Copy every row below word for word, keeping each line the same as it is shown.

-- start Provided information --

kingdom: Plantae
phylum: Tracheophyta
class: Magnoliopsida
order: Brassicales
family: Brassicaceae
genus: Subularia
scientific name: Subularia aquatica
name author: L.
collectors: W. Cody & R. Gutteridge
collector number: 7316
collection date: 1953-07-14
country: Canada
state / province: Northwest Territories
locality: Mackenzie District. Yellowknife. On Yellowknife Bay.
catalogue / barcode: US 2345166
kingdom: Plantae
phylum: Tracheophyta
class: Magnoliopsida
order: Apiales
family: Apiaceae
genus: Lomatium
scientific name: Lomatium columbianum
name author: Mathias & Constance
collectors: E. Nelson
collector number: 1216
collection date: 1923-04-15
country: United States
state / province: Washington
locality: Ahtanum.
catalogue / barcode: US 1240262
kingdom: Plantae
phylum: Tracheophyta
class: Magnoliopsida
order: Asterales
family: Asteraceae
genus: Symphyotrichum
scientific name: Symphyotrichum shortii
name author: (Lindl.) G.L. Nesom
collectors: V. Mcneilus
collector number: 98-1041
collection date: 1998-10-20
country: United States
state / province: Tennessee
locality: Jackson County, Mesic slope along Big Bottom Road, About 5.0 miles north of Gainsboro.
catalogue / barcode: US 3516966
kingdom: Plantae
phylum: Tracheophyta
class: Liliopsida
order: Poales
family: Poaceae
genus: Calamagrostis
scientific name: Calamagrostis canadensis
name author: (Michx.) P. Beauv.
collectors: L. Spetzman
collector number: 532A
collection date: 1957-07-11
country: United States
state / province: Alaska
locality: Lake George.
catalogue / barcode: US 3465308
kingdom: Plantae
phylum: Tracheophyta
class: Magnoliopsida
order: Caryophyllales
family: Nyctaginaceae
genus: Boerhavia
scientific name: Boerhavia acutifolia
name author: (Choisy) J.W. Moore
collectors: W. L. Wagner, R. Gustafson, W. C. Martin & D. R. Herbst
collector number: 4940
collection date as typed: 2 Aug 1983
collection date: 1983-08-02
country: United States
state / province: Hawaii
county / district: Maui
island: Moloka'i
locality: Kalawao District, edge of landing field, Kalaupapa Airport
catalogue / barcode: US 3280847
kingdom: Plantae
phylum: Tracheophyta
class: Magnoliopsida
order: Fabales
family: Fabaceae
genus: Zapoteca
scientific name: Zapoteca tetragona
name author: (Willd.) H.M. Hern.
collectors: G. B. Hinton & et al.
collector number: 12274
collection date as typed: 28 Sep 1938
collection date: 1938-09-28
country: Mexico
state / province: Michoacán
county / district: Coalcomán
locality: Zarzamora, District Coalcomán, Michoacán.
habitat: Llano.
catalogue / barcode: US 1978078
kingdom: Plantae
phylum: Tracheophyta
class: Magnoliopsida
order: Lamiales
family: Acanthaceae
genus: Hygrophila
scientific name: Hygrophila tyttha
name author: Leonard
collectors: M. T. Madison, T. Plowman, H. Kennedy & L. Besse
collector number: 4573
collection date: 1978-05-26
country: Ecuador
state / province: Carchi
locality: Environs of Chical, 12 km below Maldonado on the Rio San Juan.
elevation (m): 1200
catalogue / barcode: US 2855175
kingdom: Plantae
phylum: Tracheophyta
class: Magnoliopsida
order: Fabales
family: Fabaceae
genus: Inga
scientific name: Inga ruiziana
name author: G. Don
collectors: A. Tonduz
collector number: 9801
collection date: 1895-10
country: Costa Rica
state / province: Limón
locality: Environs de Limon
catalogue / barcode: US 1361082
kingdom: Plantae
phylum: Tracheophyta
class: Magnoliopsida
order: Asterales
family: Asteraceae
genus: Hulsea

-- end Provided information --

Worked answer -
kingdom: Plantae
phylum: Tracheophyta
class: Magnoliopsida
order: Brassicales
family: Brassicaceae
genus: Subularia
scientific name: Subularia aquatica
name author: L.
collectors: W. Cody & R. Gutteridge
collector number: 7316
collection date: 1953-07-14
country: Canada
state / province: Northwest Territories
locality: Mackenzie District. Yellowknife. On Yellowknife Bay.
catalogue / barcode: US 2345166
kingdom: Plantae
phylum: Tracheophyta
class: Magnoliopsida
order: Apiales
family: Apiaceae
genus: Lomatium
scientific name: Lomatium columbianum
name author: Mathias & Constance
collectors: E. Nelson
collector number: 1216
collection date: 1923-04-15
country: United States
state / province: Washington
locality: Ahtanum.
catalogue / barcode: US 1240262
kingdom: Plantae
phylum: Tracheophyta
class: Magnoliopsida
order: Asterales
family: Asteraceae
genus: Symphyotrichum
scientific name: Symphyotrichum shortii
name author: (Lindl.) G.L. Nesom
collectors: V. Mcneilus
collector number: 98-1041
collection date: 1998-10-20
country: United States
state / province: Tennessee
locality: Jackson County, Mesic slope along Big Bottom Road, About 5.0 miles north of Gainsboro.
catalogue / barcode: US 3516966
kingdom: Plantae
phylum: Tracheophyta
class: Liliopsida
order: Poales
family: Poaceae
genus: Calamagrostis
scientific name: Calamagrostis canadensis
name author: (Michx.) P. Beauv.
collectors: L. Spetzman
collector number: 532A
collection date: 1957-07-11
country: United States
state / province: Alaska
locality: Lake George.
catalogue / barcode: US 3465308
kingdom: Plantae
phylum: Tracheophyta
class: Magnoliopsida
order: Caryophyllales
family: Nyctaginaceae
genus: Boerhavia
scientific name: Boerhavia acutifolia
name author: (Choisy) J.W. Moore
collectors: W. L. Wagner, R. Gustafson, W. C. Martin & D. R. Herbst
collector number: 4940
collection date as typed: 2 Aug 1983
collection date: 1983-08-02
country: United States
state / province: Hawaii
county / district: Maui
island: Moloka'i
locality: Kalawao District, edge of landing field, Kalaupapa Airport
catalogue / barcode: US 3280847
kingdom: Plantae
phylum: Tracheophyta
class: Magnoliopsida
order: Fabales
family: Fabaceae
genus: Zapoteca
scientific name: Zapoteca tetragona
name author: (Willd.) H.M. Hern.
collectors: G. B. Hinton & et al.
collector number: 12274
collection date as typed: 28 Sep 1938
collection date: 1938-09-28
country: Mexico
state / province: Michoacán
county / district: Coalcomán
locality: Zarzamora, District Coalcomán, Michoacán.
habitat: Llano.
catalogue / barcode: US 1978078
kingdom: Plantae
phylum: Tracheophyta
class: Magnoliopsida
order: Lamiales
family: Acanthaceae
genus: Hygrophila
scientific name: Hygrophila tyttha
name author: Leonard
collectors: M. T. Madison, T. Plowman, H. Kennedy & L. Besse
collector number: 4573
collection date: 1978-05-26
country: Ecuador
state / province: Carchi
locality: Environs of Chical, 12 km below Maldonado on the Rio San Juan.
elevation (m): 1200
catalogue / barcode: US 2855175
kingdom: Plantae
phylum: Tracheophyta
class: Magnoliopsida
order: Fabales
family: Fabaceae
genus: Inga
scientific name: Inga ruiziana
name author: G. Don
collectors: A. Tonduz
collector number: 9801
collection date: 1895-10
country: Costa Rica
state / province: Limón
locality: Environs de Limon
catalogue / barcode: US 1361082
kingdom: Plantae
phylum: Tracheophyta
class: Magnoliopsida
order: Asterales
family: Asteraceae
genus: Hulsea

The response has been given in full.